In a chemistry laboratory, a retort is a glassware device used for distillation or dry distillation of substances. It consists of a spherical vessel with a long downward-pointing neck. The liquid to be distilled is placed in the vessel and heated. The neck acts as a condenser, allowing the vapors to condense and flow along the neck to a collection vessel placed underneath.

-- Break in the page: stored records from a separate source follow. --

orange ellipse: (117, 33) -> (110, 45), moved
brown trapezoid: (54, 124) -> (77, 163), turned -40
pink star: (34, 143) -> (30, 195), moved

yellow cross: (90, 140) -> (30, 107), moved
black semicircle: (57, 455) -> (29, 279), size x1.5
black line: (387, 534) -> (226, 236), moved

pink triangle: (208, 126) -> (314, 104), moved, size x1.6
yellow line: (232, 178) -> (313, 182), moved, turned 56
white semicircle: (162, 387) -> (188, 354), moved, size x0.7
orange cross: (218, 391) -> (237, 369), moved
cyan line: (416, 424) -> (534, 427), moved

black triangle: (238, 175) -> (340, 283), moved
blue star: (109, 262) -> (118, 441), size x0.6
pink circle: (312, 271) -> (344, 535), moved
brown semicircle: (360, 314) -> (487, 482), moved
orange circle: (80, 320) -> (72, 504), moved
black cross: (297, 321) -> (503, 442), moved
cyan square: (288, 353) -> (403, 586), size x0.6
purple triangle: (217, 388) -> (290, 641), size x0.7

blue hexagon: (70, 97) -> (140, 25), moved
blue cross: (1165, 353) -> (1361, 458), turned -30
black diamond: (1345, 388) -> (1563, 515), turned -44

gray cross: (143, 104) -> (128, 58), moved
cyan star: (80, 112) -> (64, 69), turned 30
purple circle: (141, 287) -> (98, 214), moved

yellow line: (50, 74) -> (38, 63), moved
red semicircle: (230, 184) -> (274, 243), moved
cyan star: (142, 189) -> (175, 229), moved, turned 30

In the chemical industry, a retort is an airtight vessel in which substances are heated for a chemical reaction producing gaseous products to be collected in a collection vessel or for further processing. Such industrial-scale retorts are used in shale oil extraction and the production of charcoal. A process of heating oil shale to produce shale oil, oil shale gas, and spent shale is commonly called retorting.

In the food industry, pressure cookers are often referred to as retorts, meaning "canning retorts", for sterilization under high temperature (116–130 °C).

With the invention of the alembic, a kind of retort, the alchemist Jābir ibn Hayyān developed the process of distillation into what it is today. Retorts were widely used by alchemists, and images of retorts appear in many drawings and sketches of their laboratories. Before the advent of modern condensers, retorts were used by many prominent chemists, such as Antoine Lavoisier and Jöns Berzelius.

An early method for producing phosphorus starts by roasting bones, and uses clay retorts encased in a very hot brick furnace to distill out the highly toxic product.